Task directions:
Rewrite the miscarriage advice from "Realize people don’t" to "help you heal.", swapping "insensitive" for "thoughtless".

Given text:

From the moment you discover you’re pregnant, you can’t stop visualizing the future. You imagine holding your baby; later blowing out birthday candles and some people even let their minds zoom far into the future to beach vacations, high school graduations and the child’s wedding day.
A miscarriage is the loss of a baby and all the hopes and dreams you had for that child.
The pain is real. The grief can be overwhelming. And unfortunately, the comments from others can be insensitive. So how can you cope with a miscarriage? Here is advice from those who have traveled this path before you.
Realize people don’t know what to say.
It’s extremely upsetting when you are told, “Oh that’s too bad, you’ll just have to keep trying,” but keep in mind those who share those words are not trying to be insensitive. Rather, they just don’t realize how hurtful their words sound.
Surround yourself with compassionate souls.
After hearing a few insensitive comments, you might consider keeping your pain to yourself. Don’t. You need to be able to cry, grieve and talk to those who will comfort you. If your family and friends can’t understand what you are experiencing, turn to a support group to receive the gentle thoughts that will help you heal.
Know that you are not alone.
According to the American College of Obstetricians and Gynecologists, approximately 10 to 25 percent of all clinically recognized pregnancies will end in miscarriage.
Don’t blame yourself.
There are various reasons a miscarriage occurs, many of which are never identified. It just happens. It is never helpful to beat yourself up or blame yourself. If you find yourself swimming in negative thoughts, it might be helpful to read one of our earlier blog posts on dealing with your inner critic.
Do what works for you.
Some women turn to work for a distraction. Others need to take time off to grieve before they can return to life’s daily routine. Only you know what is best for you as everyone deals with grief differently. This goes for your partner, as well. The pain is real for both of you, but how you deal with the loss might be different. Just remember to keep the lines of communication open with your partner.
Realize the grief might return.
You might think the pain is behind you, when suddenly you might see a commercial on television, hear a child giggle or approach the first holiday season and you’ll burst into tears. That’s okay and in fact, it’s perfectly normal. Do what you can to avoid events like baby showers, if necessary. Take the time to treat yourself—and your partner—with extra love and kindness. Certain days, like the baby’s due date, can be especially stressful.

Information supplied:
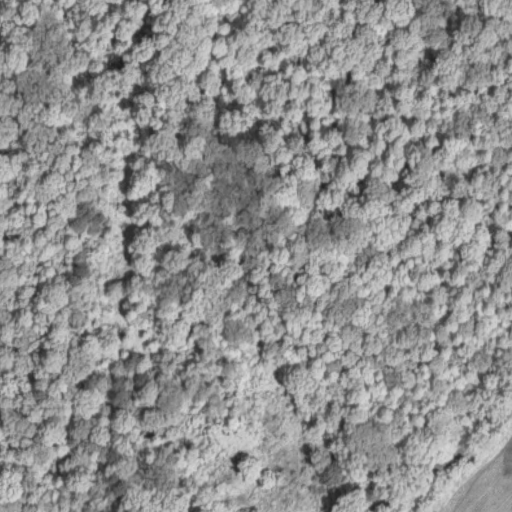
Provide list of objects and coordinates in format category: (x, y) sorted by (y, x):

Result:
Realize people don’t know what to say.
It’s extremely upsetting when you are told, “Oh that’s too bad, you’ll just have to keep trying,” but keep in mind those who share those words are not trying to be thoughtless. Rather, they just don’t realize how hurtful their words sound.
Surround yourself with compassionate souls.
After hearing a few thoughtless comments, you might consider keeping your pain to yourself. Don’t. You need to be able to cry, grieve and talk to those who will comfort you. If your family and friends can’t understand what you are experiencing, turn to a support group to receive the gentle thoughts that will help you heal.